Thursday, Dec. 18
Posted 2 p.m.
The domino effect of closed accounts, lower limits
Bankrate reporter Leslie McFadden contributed this entry.
On a daily basis, my editor Ellen Cannon and I receive reader complaints about credit card issuers making unwanted account changes.
The closing of an account, the raising of an interest rate, the addition of a new fee or a lower credit limit cause their own frustrations, but some of these adverse changes can also harm your credit score. Credit scores are based only on the information in your credit report. Since rate and fee information isn't reported to the credit bureaus, a new fee or higher rate won't directly impact the three-digit number.
"It's the credit limit reductions and closures of accounts that can have a domino effect on credit scores and the perception of creditworthiness of other creditors," says Greg McBride, senior financial analyst for Bankrate.com.
Having a lower credit limit or closed account can raise your utilization, or debt-to-available-credit ratio on your credit cards, a factor that contributes 30 percent of the FICO score. The loss of a high credit limit can make a person look more heavily utilized.
Closing an older account can also shorten the length of your credit history, which counts for about 15 percent of your score. Closed accounts will fall off the credit report within 10 years.

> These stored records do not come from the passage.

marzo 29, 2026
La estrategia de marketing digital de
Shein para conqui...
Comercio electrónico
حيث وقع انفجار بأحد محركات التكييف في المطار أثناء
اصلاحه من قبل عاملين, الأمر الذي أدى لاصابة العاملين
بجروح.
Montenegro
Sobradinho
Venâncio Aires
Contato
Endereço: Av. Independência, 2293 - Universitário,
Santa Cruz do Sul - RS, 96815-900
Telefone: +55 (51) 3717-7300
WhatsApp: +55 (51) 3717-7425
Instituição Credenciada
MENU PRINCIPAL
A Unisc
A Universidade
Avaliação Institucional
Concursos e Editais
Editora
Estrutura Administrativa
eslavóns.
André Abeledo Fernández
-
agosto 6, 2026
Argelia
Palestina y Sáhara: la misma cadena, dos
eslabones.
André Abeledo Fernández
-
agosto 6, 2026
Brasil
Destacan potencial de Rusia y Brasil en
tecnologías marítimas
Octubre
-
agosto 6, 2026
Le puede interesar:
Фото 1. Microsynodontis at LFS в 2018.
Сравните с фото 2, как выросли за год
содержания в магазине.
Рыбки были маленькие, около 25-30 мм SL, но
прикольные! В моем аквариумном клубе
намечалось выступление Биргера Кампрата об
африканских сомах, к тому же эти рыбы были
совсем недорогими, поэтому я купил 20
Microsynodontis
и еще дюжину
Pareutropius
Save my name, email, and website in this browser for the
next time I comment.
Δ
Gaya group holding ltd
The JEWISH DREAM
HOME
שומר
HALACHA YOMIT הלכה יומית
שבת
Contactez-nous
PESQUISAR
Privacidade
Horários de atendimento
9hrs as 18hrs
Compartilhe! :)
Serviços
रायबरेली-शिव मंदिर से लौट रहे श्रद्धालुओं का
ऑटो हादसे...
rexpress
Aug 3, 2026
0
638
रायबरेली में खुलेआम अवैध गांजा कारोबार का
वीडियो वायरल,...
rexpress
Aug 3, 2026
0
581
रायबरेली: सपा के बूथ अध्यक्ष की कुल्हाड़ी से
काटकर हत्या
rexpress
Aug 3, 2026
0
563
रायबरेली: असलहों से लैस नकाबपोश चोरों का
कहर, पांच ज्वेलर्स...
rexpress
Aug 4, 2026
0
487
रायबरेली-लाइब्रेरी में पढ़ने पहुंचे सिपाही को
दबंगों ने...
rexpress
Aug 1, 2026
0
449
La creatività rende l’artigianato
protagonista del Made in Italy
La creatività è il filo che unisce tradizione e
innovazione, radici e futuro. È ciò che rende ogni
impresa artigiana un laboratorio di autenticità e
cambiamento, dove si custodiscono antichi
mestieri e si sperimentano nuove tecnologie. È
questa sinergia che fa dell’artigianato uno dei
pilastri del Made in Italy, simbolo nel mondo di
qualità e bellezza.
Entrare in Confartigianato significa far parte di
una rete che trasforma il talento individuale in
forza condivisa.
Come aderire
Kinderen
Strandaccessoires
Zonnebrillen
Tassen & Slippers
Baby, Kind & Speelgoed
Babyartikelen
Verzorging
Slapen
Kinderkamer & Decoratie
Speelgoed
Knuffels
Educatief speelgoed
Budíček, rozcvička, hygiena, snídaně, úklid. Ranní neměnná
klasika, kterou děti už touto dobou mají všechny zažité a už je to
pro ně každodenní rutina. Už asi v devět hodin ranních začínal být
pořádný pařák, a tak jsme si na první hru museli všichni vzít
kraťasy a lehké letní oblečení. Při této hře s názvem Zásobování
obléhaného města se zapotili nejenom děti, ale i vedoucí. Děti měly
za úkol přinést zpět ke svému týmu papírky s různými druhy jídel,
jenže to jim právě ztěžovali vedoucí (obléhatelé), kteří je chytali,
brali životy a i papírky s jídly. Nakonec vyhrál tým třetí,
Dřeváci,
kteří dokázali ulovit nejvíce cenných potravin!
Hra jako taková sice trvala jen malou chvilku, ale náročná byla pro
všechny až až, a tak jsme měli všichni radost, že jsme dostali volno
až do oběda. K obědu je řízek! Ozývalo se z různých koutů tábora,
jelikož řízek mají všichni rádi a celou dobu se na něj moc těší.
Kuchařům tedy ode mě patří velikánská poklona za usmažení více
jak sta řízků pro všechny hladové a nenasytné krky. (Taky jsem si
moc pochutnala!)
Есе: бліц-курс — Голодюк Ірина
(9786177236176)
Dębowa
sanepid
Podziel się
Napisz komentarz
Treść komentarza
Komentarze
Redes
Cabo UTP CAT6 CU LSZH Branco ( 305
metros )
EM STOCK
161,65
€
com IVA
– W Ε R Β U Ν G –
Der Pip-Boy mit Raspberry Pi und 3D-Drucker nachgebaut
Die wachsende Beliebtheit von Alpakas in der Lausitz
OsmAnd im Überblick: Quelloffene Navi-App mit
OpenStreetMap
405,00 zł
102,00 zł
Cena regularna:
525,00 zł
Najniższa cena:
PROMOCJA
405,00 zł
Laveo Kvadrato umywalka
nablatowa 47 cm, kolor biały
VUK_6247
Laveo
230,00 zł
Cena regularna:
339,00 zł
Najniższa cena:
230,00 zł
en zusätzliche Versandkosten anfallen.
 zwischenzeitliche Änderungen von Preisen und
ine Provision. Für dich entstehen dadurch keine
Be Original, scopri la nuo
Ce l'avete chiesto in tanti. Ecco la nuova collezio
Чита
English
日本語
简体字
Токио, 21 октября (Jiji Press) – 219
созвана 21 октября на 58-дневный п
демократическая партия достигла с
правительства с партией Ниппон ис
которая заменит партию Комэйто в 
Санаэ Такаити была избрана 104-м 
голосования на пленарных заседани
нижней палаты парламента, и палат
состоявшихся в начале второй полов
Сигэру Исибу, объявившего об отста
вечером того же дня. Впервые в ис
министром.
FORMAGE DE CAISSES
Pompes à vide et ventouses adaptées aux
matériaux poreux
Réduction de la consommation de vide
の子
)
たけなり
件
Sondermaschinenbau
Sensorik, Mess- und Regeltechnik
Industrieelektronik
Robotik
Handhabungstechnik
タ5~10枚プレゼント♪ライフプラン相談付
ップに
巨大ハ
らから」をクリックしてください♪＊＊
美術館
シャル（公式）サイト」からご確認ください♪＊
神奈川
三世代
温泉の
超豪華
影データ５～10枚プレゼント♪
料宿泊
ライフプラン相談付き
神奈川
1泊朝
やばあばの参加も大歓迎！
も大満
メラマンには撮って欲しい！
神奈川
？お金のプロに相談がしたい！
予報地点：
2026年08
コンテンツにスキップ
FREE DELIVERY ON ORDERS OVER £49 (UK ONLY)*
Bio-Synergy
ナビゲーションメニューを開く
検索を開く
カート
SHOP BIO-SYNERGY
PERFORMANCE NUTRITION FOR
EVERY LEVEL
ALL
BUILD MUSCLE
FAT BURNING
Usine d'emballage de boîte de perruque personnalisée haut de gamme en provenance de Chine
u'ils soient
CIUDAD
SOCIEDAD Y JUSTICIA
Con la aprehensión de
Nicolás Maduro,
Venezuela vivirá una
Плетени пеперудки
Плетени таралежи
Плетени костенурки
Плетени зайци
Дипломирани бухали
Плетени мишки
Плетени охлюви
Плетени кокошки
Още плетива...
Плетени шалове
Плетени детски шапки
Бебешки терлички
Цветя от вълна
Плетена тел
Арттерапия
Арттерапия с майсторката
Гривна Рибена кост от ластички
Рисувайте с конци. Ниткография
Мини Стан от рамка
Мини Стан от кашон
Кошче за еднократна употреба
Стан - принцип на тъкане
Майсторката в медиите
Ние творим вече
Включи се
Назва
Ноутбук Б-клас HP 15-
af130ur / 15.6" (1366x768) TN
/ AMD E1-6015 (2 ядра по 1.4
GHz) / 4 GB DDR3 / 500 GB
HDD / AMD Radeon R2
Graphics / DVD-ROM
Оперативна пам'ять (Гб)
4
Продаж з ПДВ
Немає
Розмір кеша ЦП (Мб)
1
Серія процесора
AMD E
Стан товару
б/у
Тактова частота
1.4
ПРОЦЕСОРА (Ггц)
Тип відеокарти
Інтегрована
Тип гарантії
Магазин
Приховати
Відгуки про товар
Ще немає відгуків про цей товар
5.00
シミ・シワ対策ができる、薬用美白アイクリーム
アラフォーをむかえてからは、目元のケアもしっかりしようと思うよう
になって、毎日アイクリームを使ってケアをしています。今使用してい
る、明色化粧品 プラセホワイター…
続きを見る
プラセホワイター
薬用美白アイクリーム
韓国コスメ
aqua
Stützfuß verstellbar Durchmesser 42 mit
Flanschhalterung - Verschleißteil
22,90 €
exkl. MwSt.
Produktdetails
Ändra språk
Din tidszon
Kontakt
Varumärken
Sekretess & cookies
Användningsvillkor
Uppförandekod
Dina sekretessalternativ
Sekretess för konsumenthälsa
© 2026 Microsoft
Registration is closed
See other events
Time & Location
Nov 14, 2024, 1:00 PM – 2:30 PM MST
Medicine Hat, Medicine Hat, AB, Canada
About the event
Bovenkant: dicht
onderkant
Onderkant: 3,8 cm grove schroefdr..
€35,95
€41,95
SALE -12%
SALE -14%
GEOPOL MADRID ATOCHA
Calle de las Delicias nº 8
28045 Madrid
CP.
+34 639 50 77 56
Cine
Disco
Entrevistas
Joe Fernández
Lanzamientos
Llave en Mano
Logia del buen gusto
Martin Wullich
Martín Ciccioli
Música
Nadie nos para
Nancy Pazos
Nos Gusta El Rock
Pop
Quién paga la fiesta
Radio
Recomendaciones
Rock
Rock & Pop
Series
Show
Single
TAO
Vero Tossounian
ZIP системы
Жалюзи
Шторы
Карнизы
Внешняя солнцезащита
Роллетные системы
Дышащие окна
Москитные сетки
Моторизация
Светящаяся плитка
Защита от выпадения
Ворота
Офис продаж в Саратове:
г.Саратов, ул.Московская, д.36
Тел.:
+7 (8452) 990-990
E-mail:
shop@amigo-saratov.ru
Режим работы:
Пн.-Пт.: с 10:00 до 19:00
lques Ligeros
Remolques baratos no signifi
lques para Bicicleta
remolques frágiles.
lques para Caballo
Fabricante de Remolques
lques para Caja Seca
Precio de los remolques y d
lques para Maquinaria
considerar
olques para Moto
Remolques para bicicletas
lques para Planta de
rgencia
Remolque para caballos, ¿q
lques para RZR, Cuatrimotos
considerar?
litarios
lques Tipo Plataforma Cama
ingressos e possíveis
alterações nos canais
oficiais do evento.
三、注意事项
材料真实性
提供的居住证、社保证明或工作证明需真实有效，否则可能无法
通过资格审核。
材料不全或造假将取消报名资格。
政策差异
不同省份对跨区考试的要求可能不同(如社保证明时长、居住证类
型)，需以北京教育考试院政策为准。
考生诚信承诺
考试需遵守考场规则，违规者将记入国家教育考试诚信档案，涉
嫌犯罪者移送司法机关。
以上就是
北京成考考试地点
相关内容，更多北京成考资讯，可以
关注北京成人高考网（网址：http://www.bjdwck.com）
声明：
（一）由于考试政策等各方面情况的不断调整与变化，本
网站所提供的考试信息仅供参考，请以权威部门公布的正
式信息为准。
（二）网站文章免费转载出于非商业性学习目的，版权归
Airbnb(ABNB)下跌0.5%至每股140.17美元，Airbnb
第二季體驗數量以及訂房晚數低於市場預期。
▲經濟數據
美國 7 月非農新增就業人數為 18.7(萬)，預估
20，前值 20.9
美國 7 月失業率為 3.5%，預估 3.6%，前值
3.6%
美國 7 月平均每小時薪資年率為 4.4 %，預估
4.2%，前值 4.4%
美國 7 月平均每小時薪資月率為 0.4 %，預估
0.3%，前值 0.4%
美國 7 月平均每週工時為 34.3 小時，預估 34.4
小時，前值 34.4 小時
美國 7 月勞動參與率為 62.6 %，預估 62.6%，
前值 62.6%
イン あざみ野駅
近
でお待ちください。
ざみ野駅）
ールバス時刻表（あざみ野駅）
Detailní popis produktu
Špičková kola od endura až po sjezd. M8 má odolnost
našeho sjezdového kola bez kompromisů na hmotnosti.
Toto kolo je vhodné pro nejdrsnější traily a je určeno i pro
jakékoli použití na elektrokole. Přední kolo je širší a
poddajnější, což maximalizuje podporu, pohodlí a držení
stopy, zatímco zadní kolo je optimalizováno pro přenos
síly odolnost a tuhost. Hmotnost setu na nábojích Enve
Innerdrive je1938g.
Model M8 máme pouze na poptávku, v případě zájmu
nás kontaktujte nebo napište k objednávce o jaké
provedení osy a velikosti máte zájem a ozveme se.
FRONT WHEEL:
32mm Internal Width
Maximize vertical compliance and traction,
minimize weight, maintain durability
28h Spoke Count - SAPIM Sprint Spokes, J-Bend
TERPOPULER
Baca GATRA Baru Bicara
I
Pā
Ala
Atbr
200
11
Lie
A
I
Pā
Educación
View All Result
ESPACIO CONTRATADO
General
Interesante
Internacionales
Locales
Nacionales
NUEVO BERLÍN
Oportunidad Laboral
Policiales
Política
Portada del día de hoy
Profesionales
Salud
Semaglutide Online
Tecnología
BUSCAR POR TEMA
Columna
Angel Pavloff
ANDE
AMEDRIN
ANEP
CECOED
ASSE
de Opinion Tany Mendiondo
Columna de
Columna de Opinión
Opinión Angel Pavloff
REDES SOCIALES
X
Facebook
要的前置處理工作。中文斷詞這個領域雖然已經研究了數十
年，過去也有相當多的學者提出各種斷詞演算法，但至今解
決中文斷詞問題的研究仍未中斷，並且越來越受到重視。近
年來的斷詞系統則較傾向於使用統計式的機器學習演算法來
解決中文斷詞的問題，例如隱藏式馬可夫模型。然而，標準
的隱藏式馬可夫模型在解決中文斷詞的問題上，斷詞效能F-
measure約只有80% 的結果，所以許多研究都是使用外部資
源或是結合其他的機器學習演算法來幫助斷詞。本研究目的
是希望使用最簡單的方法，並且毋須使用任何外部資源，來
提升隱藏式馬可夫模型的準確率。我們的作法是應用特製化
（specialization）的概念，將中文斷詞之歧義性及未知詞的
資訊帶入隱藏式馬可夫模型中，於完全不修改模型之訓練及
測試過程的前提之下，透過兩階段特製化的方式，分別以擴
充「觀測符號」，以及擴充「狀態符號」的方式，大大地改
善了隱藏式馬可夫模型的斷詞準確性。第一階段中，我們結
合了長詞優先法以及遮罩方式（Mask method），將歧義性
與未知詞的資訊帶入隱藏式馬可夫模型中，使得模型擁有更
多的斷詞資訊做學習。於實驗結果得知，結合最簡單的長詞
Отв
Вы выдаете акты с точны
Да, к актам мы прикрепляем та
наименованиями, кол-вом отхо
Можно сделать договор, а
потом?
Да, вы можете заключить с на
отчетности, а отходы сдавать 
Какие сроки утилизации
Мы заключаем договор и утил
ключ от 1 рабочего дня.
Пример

The "domino effect" from the closed account or line reduction may come in the form of other card issuers scaling back your accounts. They might slash your credit limit, jack your rate or cancel your card, among other changes. If that happens, the score can take another hit.
In a time when the minimum credit score required to qualify for a loan is going up, those whose credit scores are heading south will find it harder to qualify for new credit. "It's all about credit quality right now," says McBride. "The higher the credit score, the better. The last thing a borrower needs is anything that would bring down their scores."
One key action that could mitigate the snowballing effects of lenders' adverse actions would be if Fair Isaac Corp., which created the popular FICO score, tweaked its scoring formulas. I asked if the company had any such plans.
"Fair Isaac is taking a look at this question of the impact that credit limit decreases has on FICO scores," says Craig Watts, public relations senior manager. He expects Fair Isaac to finish its research sometime in January, but did not elaborate on what the company might do in light of its findings.